The Fed report gives us a little insight on that front. First, as it shows in the graph below, the unemployment rate among recent college graduates tends to move more or less in step with unemployment among all working age adults. Their suffering is not particularly unique. They're having trouble finding work because everybody is.
Something similar seems to be going on with underemployment, which has also risen and fallen with the health of the economy. As New York Fed President William Dudley noted yesterday, college graduates during the 80s and early 90s were just as likely to be overqualified for their jobs as the young BA's of today. And then, as now, most grads eventually made it into jobs appropriate for their skills. Our memory of the tech boom makes the problems facing contemporary college grads seem particularly painful. But they're not entirely without precedent. And it's not clear they're a product of anything other than a bad jobs cycle. That's a double relief.
As it turns out, this is all pretty much in keeping with the study that inspired Orszag's column. In March, Canadian economists Paul Beaudry, David Green, and Benjamin Sand released a working paper arguing that demand for high-tech skills, which fueled the college graduate hiring spree of the 90s, had tailed off. As a result, they argued, underemployment had grown...back to where it was 30 years ago. As Beaudry put it to me in an interview: "This isn't saying all of a sudden it isn't worth going to college. It's saying it's, at worst, as good as it was in the eighties."
From a jobs perspective, at least. I've spent this post focusing on the good news about the Fed's report, but I'd be remiss not to mention the bad.
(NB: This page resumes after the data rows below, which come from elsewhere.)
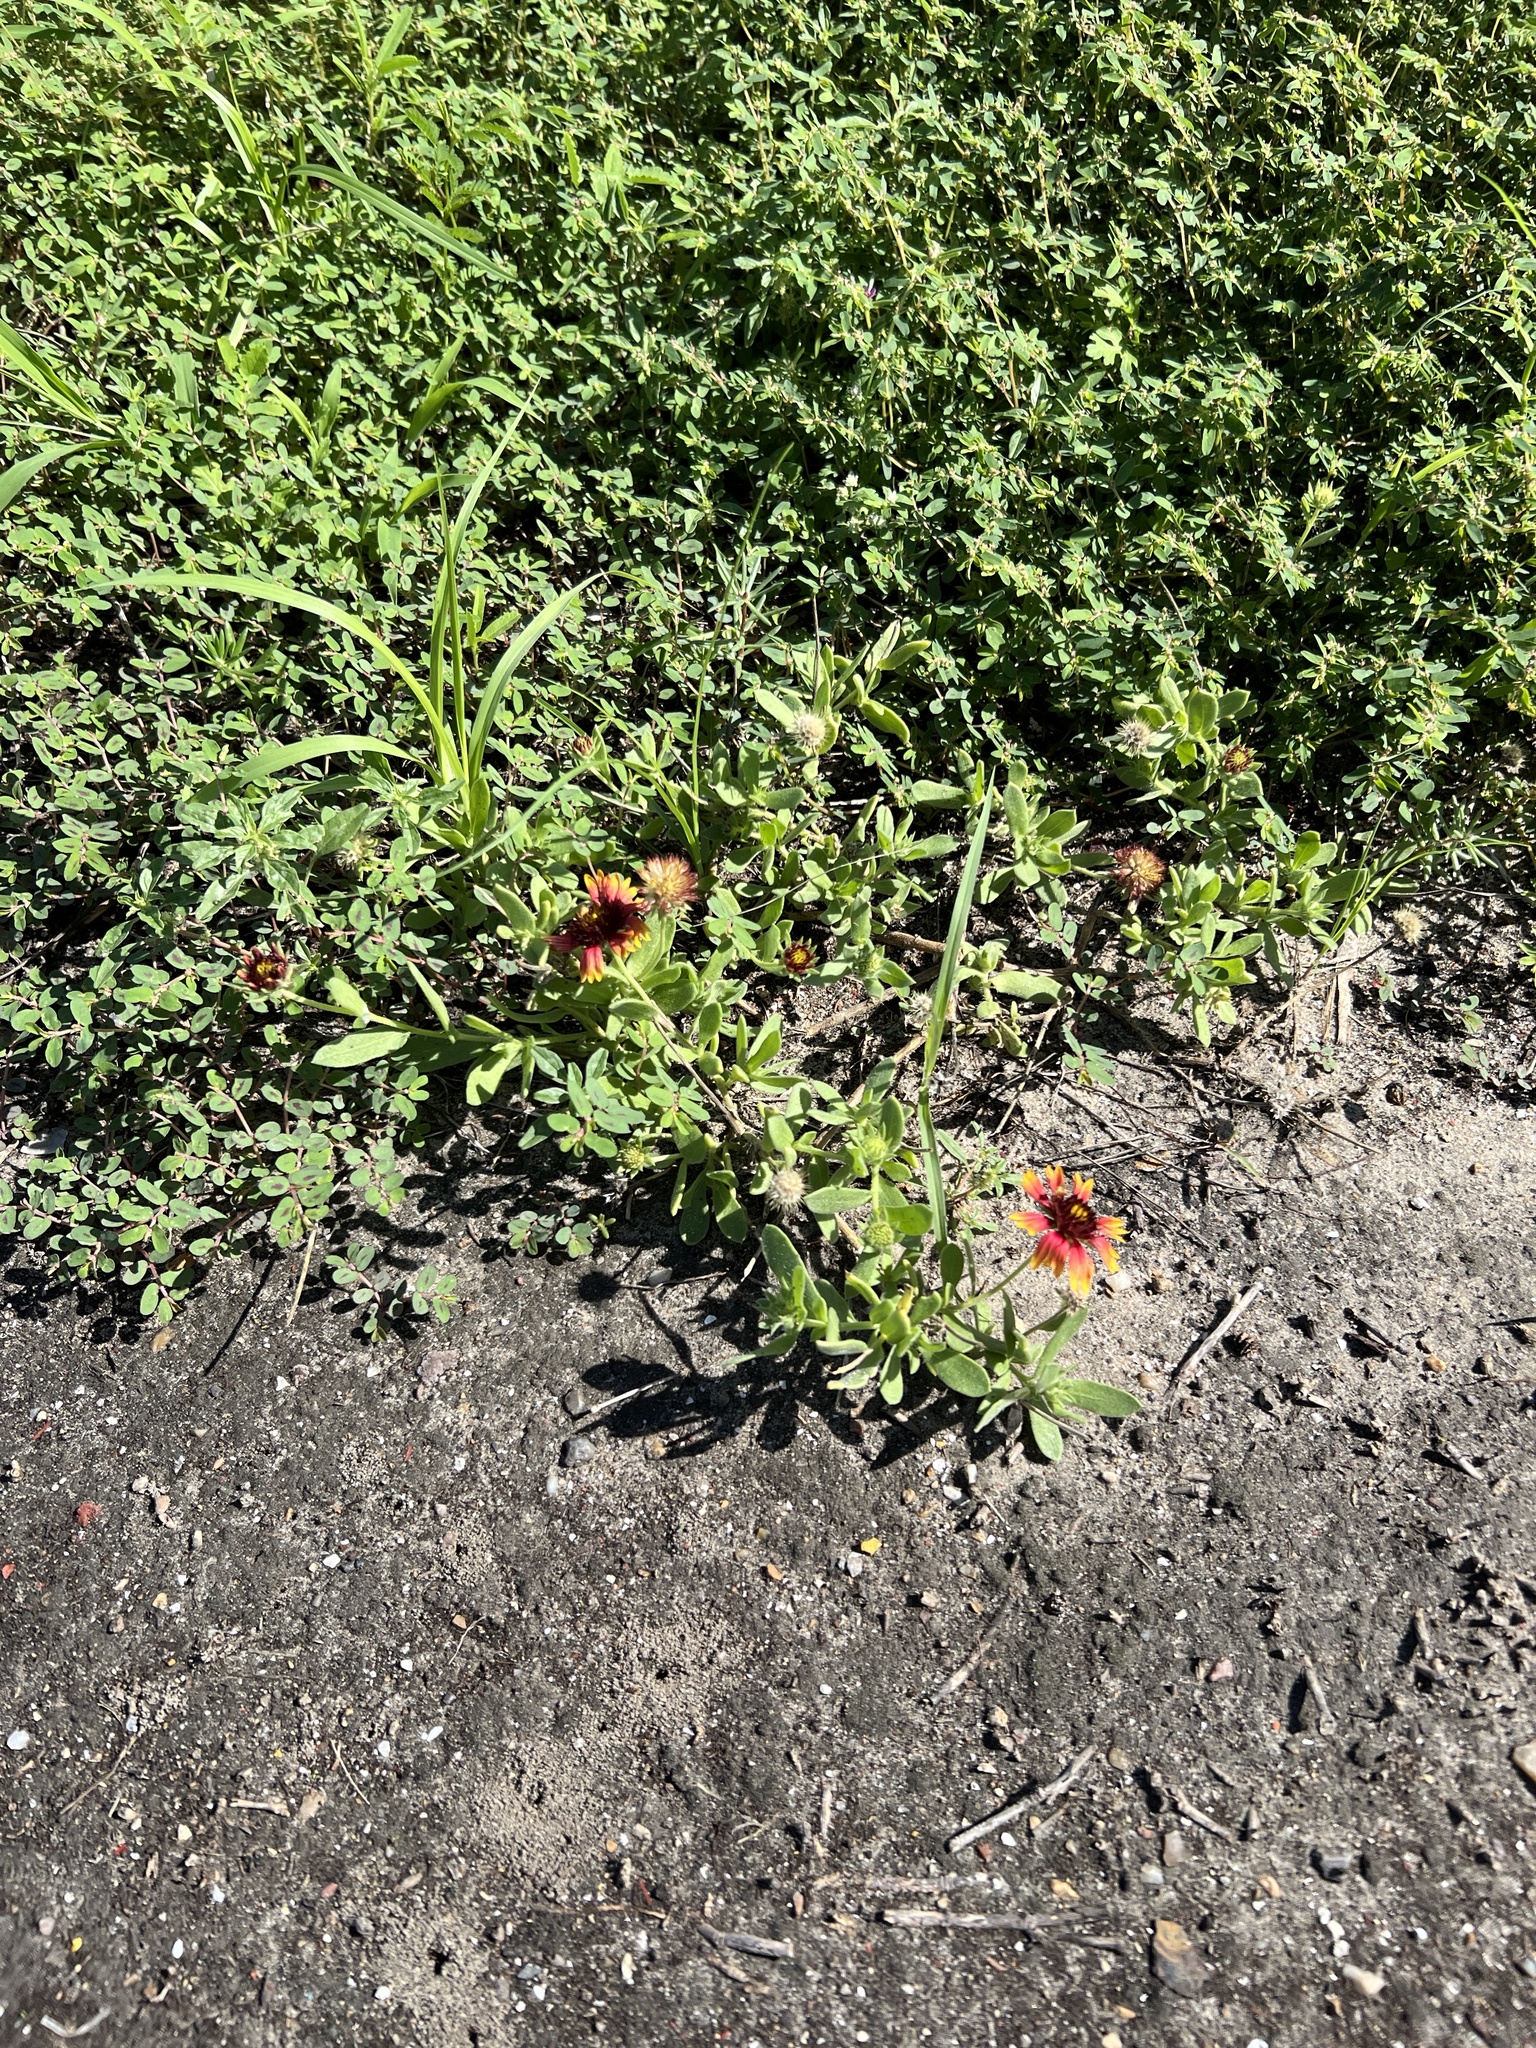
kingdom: Plantae
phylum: Tracheophyta
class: Magnoliopsida
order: Asterales
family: Asteraceae
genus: Gaillardia
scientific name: Gaillardia pulchella
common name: Firewheel
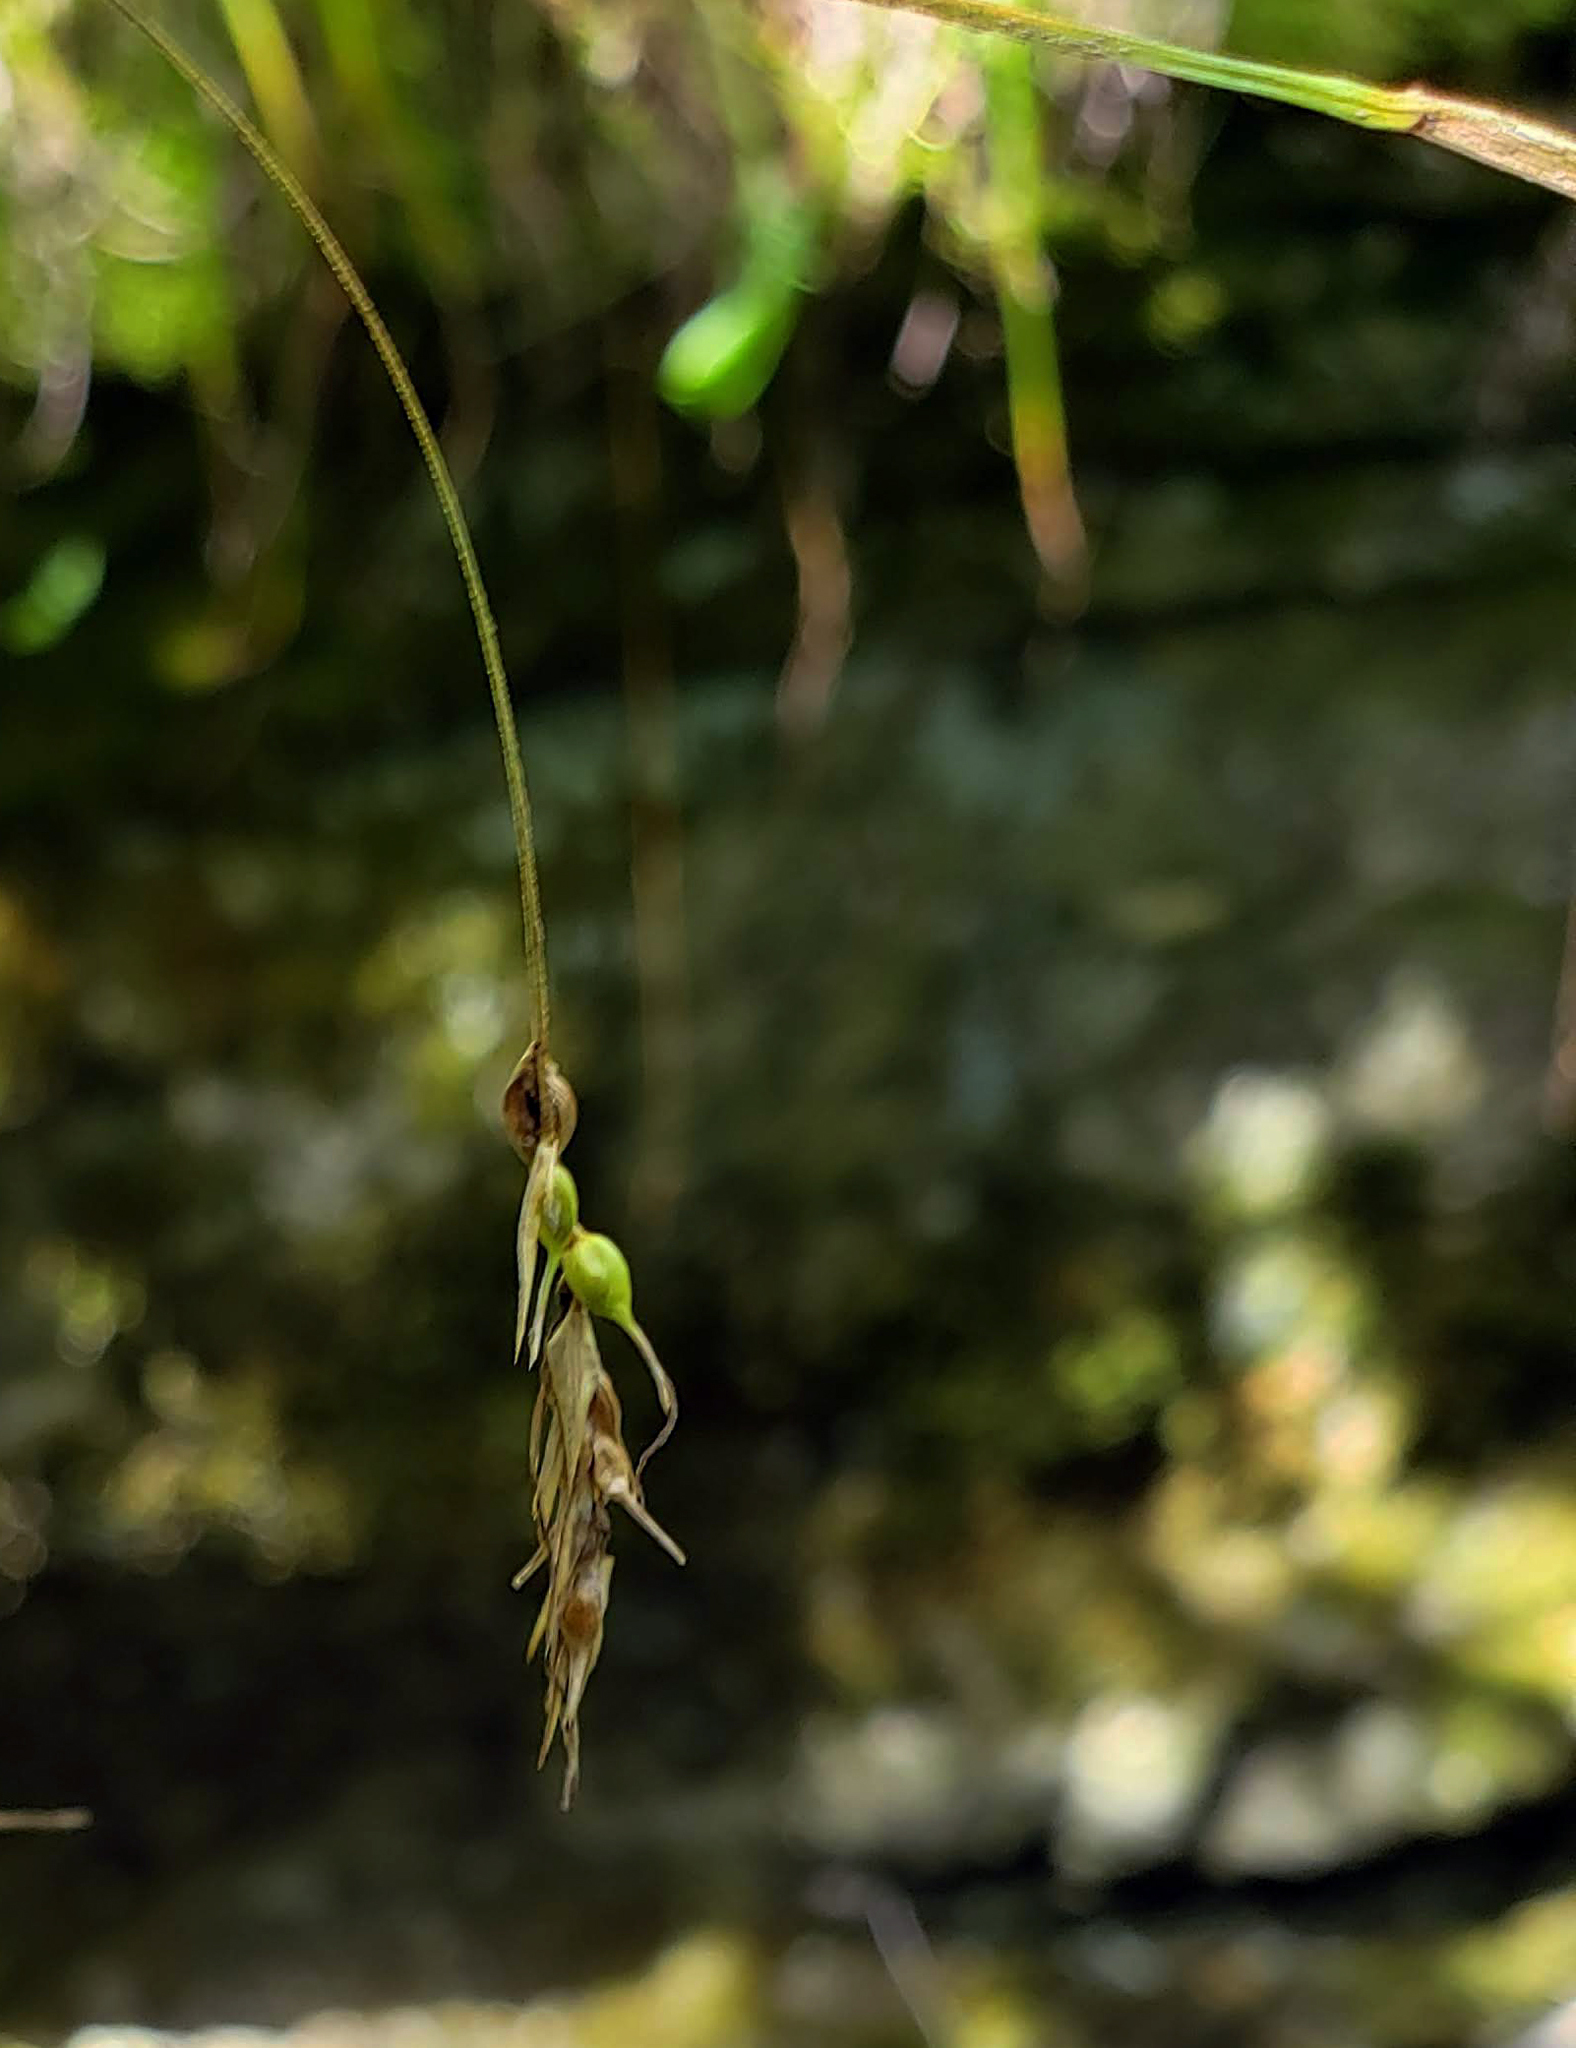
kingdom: Plantae
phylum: Tracheophyta
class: Liliopsida
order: Poales
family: Cyperaceae
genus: Carex
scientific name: Carex sprengelii
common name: Long-beaked sedge
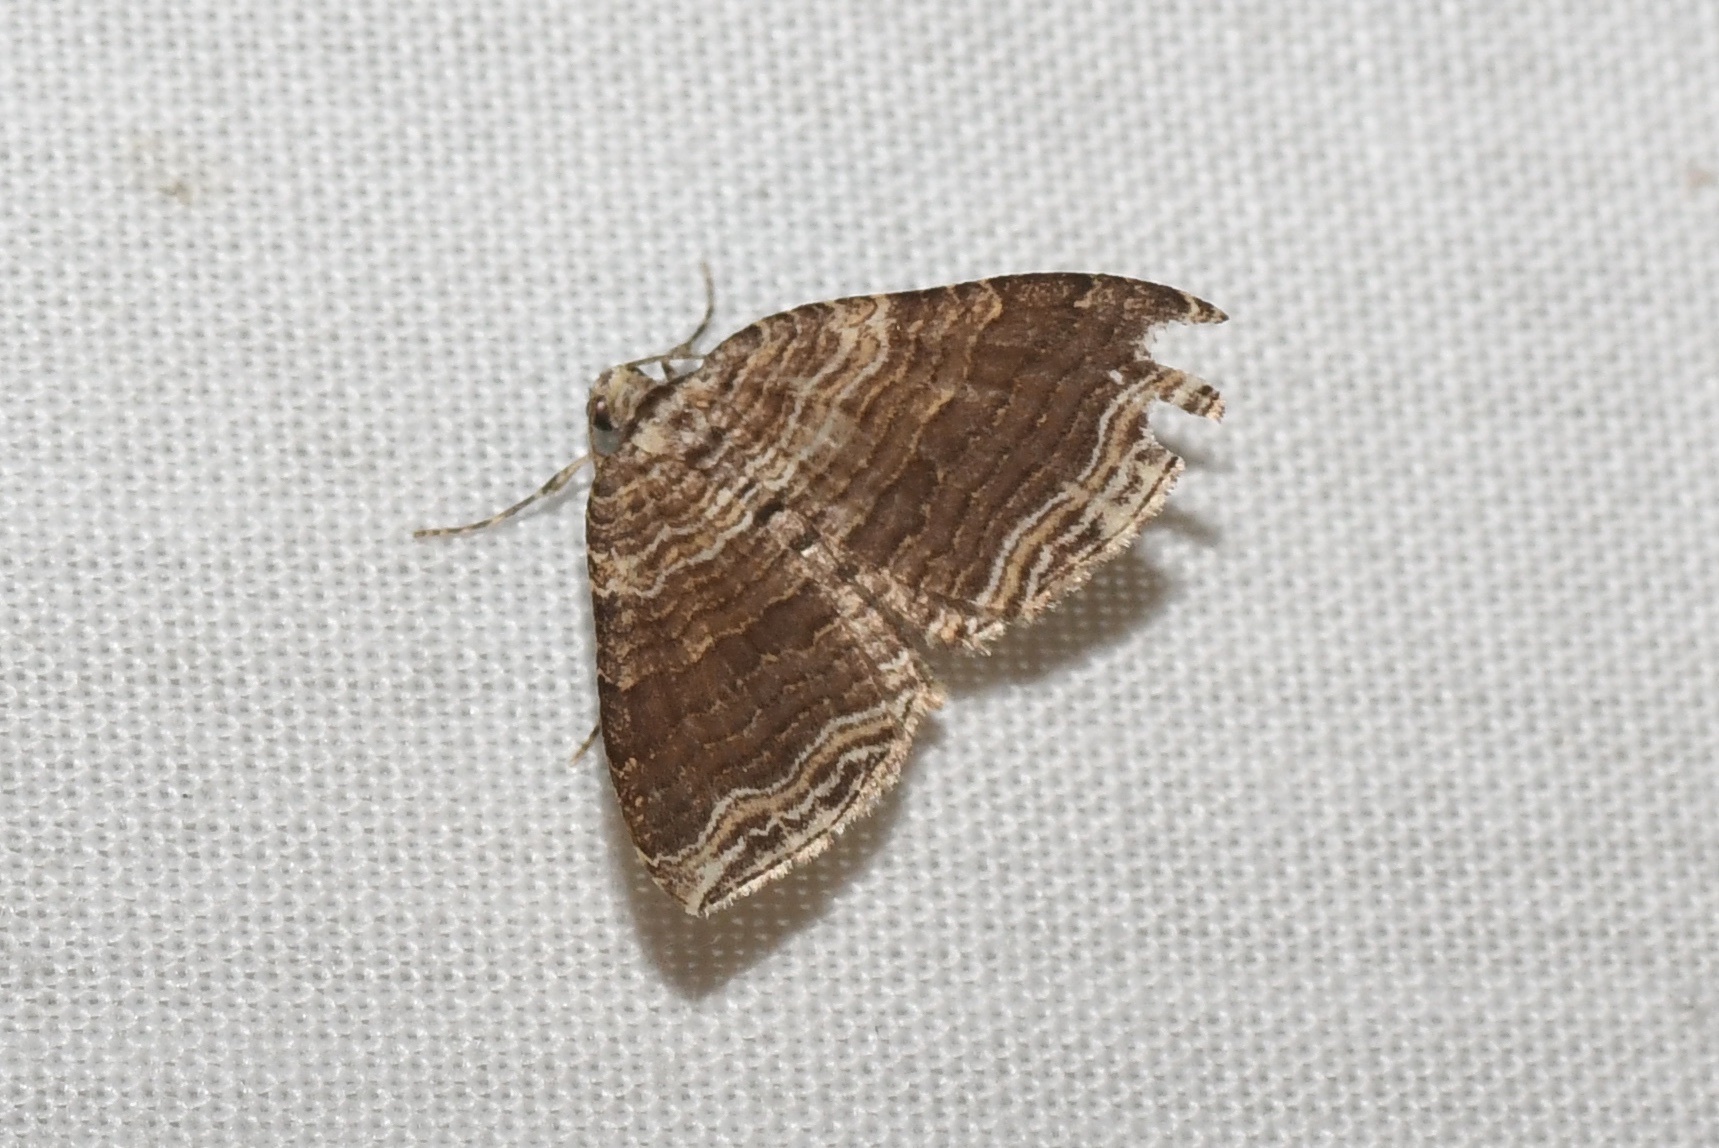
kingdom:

The obvious difference between higher education today and in 1990 is the cost of a degree, and the amount of debt students take on to finance it. So while failing to land a college-level job straight out of school might have been tolerable in the past, today it might mean severe financial hardship, especially if students aren't savvy about how to handle their student debt (three words: Income. Based. Repayment).
So here's the upshot: A college diploma is still plenty valuable on the job market by historical standards, but it's gotten expensive. Let's focus on the latter problem, instead of panicking about English majors driving town cars.